What's wanted is each entry repeated verbatim, minus its images.

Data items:
****************

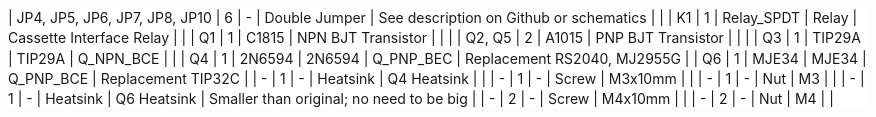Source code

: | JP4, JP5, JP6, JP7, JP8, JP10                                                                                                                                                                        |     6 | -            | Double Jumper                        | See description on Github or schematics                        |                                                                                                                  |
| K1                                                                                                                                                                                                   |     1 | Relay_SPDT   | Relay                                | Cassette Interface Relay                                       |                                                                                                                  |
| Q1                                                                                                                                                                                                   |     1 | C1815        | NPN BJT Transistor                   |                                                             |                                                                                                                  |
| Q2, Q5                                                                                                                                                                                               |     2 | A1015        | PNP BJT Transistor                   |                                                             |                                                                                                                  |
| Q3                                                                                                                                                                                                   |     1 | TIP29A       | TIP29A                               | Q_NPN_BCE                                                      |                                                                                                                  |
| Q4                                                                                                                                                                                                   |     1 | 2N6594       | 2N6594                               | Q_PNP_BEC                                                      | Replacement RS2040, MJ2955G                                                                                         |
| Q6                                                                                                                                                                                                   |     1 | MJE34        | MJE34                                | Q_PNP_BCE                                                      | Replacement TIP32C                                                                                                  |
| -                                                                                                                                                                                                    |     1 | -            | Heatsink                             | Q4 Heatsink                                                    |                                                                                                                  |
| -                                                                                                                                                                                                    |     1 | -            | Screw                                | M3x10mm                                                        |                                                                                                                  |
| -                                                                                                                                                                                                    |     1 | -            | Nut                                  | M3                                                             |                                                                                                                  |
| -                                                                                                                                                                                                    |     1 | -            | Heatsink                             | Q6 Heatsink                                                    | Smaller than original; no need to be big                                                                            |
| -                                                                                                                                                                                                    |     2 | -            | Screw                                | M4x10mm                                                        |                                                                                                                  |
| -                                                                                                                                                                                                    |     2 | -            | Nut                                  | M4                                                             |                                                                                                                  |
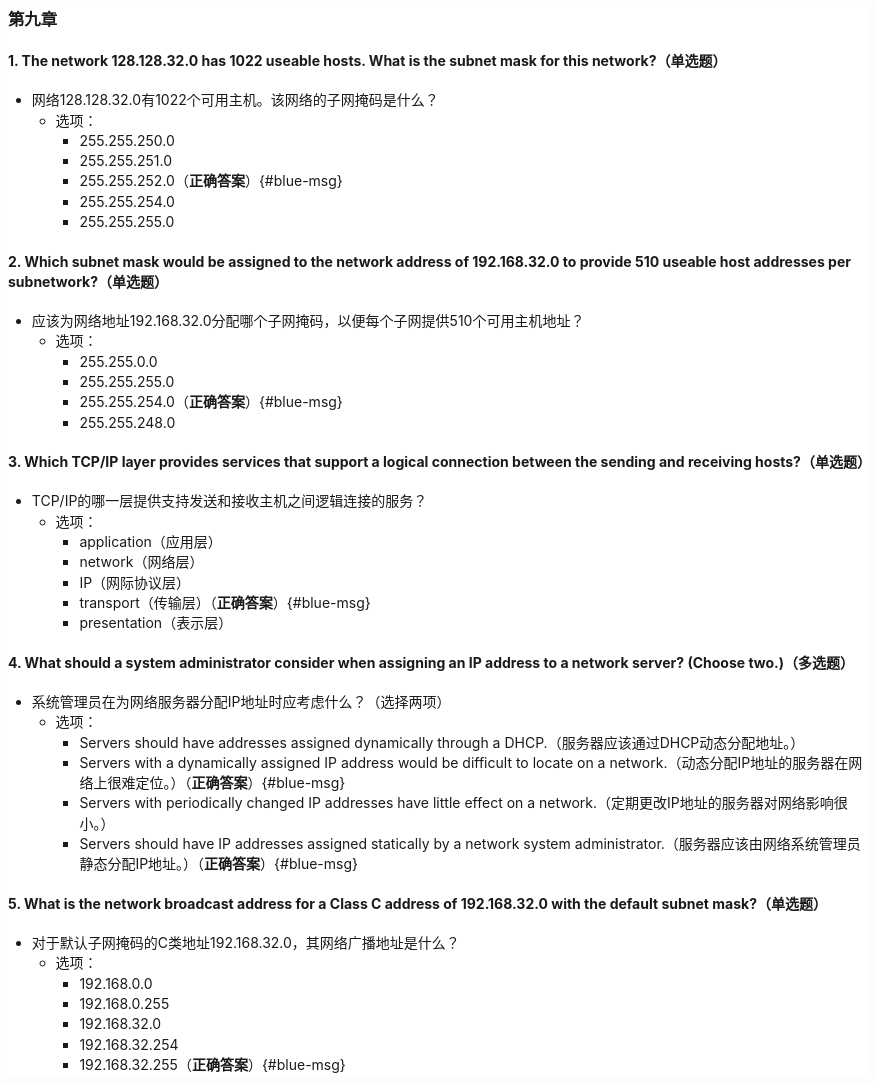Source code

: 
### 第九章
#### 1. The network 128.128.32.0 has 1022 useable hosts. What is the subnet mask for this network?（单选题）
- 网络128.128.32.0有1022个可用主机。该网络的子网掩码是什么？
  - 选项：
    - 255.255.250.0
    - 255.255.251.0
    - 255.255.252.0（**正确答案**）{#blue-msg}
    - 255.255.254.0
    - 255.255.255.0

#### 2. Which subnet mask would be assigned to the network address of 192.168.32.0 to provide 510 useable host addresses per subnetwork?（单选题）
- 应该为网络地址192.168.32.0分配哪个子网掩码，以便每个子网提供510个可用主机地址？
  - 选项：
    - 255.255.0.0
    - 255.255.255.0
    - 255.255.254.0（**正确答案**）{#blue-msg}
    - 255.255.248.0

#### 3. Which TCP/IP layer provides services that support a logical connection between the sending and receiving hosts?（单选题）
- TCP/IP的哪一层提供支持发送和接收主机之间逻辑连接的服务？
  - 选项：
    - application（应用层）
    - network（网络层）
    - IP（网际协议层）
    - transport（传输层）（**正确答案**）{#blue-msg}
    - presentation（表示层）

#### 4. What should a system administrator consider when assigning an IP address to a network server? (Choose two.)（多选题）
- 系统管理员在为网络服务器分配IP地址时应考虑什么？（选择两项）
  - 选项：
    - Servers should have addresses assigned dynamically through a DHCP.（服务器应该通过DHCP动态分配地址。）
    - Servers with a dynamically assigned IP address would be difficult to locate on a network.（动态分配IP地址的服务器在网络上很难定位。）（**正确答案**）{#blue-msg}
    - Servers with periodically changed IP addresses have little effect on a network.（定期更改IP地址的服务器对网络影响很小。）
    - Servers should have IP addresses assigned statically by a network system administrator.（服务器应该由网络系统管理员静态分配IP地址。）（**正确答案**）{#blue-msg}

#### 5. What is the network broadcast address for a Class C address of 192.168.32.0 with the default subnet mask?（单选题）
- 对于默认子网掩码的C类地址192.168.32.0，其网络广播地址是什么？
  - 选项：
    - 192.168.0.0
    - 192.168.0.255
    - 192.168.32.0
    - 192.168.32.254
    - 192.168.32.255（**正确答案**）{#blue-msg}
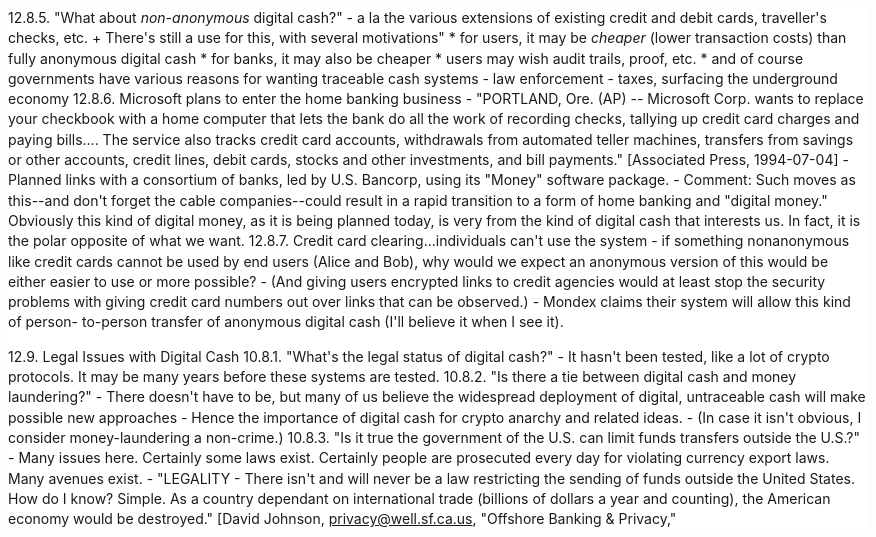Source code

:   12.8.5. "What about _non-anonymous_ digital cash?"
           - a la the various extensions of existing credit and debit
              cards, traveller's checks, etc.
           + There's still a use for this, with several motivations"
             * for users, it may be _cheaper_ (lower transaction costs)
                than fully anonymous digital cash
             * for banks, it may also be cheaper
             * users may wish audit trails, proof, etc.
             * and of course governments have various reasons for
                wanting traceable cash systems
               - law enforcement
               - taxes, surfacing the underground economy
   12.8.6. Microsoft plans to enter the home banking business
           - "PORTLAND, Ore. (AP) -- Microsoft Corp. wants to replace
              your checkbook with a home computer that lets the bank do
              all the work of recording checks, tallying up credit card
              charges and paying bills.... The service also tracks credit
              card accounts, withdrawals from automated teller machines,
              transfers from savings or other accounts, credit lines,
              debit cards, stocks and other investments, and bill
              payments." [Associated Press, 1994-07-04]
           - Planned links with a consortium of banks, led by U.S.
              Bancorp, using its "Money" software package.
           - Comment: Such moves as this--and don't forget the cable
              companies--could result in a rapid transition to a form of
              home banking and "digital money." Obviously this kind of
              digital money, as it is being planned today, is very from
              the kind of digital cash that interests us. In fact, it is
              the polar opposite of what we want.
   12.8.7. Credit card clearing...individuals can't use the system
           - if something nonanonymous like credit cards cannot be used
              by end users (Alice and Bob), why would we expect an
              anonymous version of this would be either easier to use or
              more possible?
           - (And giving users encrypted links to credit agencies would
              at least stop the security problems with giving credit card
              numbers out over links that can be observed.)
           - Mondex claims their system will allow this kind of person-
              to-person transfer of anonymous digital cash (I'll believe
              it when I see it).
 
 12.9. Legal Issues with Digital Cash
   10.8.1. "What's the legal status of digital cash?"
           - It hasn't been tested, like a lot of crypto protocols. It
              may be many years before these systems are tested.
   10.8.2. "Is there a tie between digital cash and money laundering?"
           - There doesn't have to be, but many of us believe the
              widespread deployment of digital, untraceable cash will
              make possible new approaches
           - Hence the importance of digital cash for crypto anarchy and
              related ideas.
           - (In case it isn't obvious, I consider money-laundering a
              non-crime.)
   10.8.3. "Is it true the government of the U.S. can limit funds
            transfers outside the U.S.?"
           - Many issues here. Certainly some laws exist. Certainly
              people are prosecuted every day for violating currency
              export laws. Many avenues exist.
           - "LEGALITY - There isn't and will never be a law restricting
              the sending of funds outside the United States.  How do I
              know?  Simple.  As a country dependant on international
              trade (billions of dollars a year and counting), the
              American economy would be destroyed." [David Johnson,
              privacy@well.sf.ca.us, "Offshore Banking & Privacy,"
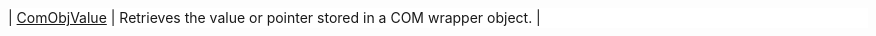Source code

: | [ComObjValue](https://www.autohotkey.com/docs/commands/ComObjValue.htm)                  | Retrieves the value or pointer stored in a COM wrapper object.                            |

****************

Your solution:
Source code

: | JP4, JP5, JP6, JP7, JP8, JP10                                                                                                                                                                        |     6 | -            | Double Jumper                        | See description on Github or schematics                        |                                                                                                                  |
| K1                                                                                                                                                                                                   |     1 | Relay_SPDT   | Relay                                | Cassette Interface Relay                                       |                                                                                                                  |
| Q1                                                                                                                                                                                                   |     1 | C1815        | NPN BJT Transistor                   |                                                             |                                                                                                                  |
| Q2, Q5                                                                                                                                                                                               |     2 | A1015        | PNP BJT Transistor                   |                                                             |                                                                                                                  |
| Q3                                                                                                                                                                                                   |     1 | TIP29A       | TIP29A                               | Q_NPN_BCE                                                      |                                                                                                                  |
| Q4                                                                                                                                                                                                   |     1 | 2N6594       | 2N6594                               | Q_PNP_BEC                                                      | Replacement RS2040, MJ2955G                                                                                         |
| Q6                                                                                                                                                                                                   |     1 | MJE34        | MJE34                                | Q_PNP_BCE                                                      | Replacement TIP32C                                                                                                  |
| -                                                                                                                                                                                                    |     1 | -            | Heatsink                             | Q4 Heatsink                                                    |                                                                                                                  |
| -                                                                                                                                                                                                    |     1 | -            | Screw                                | M3x10mm                                                        |                                                                                                                  |
| -                                                                                                                                                                                                    |     1 | -            | Nut                                  | M3                                                             |                                                                                                                  |
| -                                                                                                                                                                                                    |     1 | -            | Heatsink                             | Q6 Heatsink                                                    | Smaller than original; no need to be big                                                                            |
| -                                                                                                                                                                                                    |     2 | -            | Screw                                | M4x10mm                                                        |                                                                                                                  |
| -                                                                                                                                                                                                    |     2 | -            | Nut                                  | M4                                                             |                                                                                                                  |
Source code

: 
### 第九章
#### 1. The network 128.128.32.0 has 1022 useable hosts. What is the subnet mask for this network?（单选题）
- 网络128.128.32.0有1022个可用主机。该网络的子网掩码是什么？
  - 选项：
    - 255.255.250.0
    - 255.255.251.0
    - 255.255.252.0（**正确答案**）{#blue-msg}
    - 255.255.254.0
    - 255.255.255.0

#### 2. Which subnet mask would be assigned to the network address of 192.168.32.0 to provide 510 useable host addresses per subnetwork?（单选题）
- 应该为网络地址192.168.32.0分配哪个子网掩码，以便每个子网提供510个可用主机地址？
  - 选项：
    - 255.255.0.0
    - 255.255.255.0
    - 255.255.254.0（**正确答案**）{#blue-msg}
    - 255.255.248.0

#### 3. Which TCP/IP layer provides services that support a logical connection between the sending and receiving hosts?（单选题）
- TCP/IP的哪一层提供支持发送和接收主机之间逻辑连接的服务？
  - 选项：
    - application（应用层）
    - network（网络层）
    - IP（网际协议层）
    - transport（传输层）（**正确答案**）{#blue-msg}
    - presentation（表示层）

#### 4. What should a system administrator consider when assigning an IP address to a network server? (Choose two.)（多选题）
- 系统管理员在为网络服务器分配IP地址时应考虑什么？（选择两项）
  - 选项：
    - Servers should have addresses assigned dynamically through a DHCP.（服务器应该通过DHCP动态分配地址。）
    - Servers with a dynamically assigned IP address would be difficult to locate on a network.（动态分配IP地址的服务器在网络上很难定位。）（**正确答案**）{#blue-msg}
    - Servers with periodically changed IP addresses have little effect on a network.（定期更改IP地址的服务器对网络影响很小。）
    - Servers should have IP addresses assigned statically by a network system administrator.（服务器应该由网络系统管理员静态分配IP地址。）（**正确答案**）{#blue-msg}

#### 5. What is the network broadcast address for a Class C address of 192.168.32.0 with the default subnet mask?（单选题）
- 对于默认子网掩码的C类地址192.168.32.0，其网络广播地址是什么？
  - 选项：
    - 192.168.0.0
    - 192.168.0.255
    - 192.168.32.0
    - 192.168.32.254
    - 192.168.32.255（**正确答案**）{#blue-msg}
Source code

:   12.8.5. "What about _non-anonymous_ digital cash?"
           - a la the various extensions of existing credit and debit
              cards, traveller's checks, etc.
           + There's still a use for this, with several motivations"
             * for users, it may be _cheaper_ (lower transaction costs)
                than fully anonymous digital cash
             * for banks, it may also be cheaper
             * users may wish audit trails, proof, etc.
             * and of course governments have various reasons for
                wanting traceable cash systems
               - law enforcement
               - taxes, surfacing the underground economy
   12.8.6. Microsoft plans to enter the home banking business
           - "PORTLAND, Ore. (AP) -- Microsoft Corp. wants to replace
              your checkbook with a home computer that lets the bank do
              all the work of recording checks, tallying up credit card
              charges and paying bills.... The service also tracks credit
              card accounts, withdrawals from automated teller machines,
              transfers from savings or other accounts, credit lines,
              debit cards, stocks and other investments, and bill
              payments." [Associated Press, 1994-07-04]
           - Planned links with a consortium of banks, led by U.S.
              Bancorp, using its "Money" software package.
           - Comment: Such moves as this--and don't forget the cable
              companies--could result in a rapid transition to a form of
              home banking and "digital money." Obviously this kind of
              digital money, as it is being planned today, is very from
              the kind of digital cash that interests us. In fact, it is
              the polar opposite of what we want.
   12.8.7. Credit card clearing...individuals can't use the system
           - if something nonanonymous like credit cards cannot be used
              by end users (Alice and Bob), why would we expect an
              anonymous version of this would be either easier to use or
              more possible?
           - (And giving users encrypted links to credit agencies would
              at least stop the security problems with giving credit card
              numbers out over links that can be observed.)
           - Mondex claims their system will allow this kind of person-
              to-person transfer of anonymous digital cash (I'll believe
              it when I see it).
 
 12.9. Legal Issues with Digital Cash
   10.8.1. "What's the legal status of digital cash?"
           - It hasn't been tested, like a lot of crypto protocols. It
              may be many years before these systems are tested.
   10.8.2. "Is there a tie between digital cash and money laundering?"
           - There doesn't have to be, but many of us believe the
              widespread deployment of digital, untraceable cash will
              make possible new approaches
           - Hence the importance of digital cash for crypto anarchy and
              related ideas.
           - (In case it isn't obvious, I consider money-laundering a
              non-crime.)
   10.8.3. "Is it true the government of the U.S. can limit funds
            transfers outside the U.S.?"
           - Many issues here. Certainly some laws exist. Certainly
              people are prosecuted every day for violating currency
              export laws. Many avenues exist.
           - "LEGALITY - There isn't and will never be a law restricting
              the sending of funds outside the United States.  How do I
              know?  Simple.  As a country dependant on international
              trade (billions of dollars a year and counting), the
              American economy would be destroyed." [David Johnson,
              privacy@well.sf.ca.us, "Offshore Banking & Privacy,"
Source code

: | [ComObjValue](https://www.autohotkey.com/docs/commands/ComObjValue.htm)                  | Retrieves the value or pointer stored in a COM wrapper object.                            |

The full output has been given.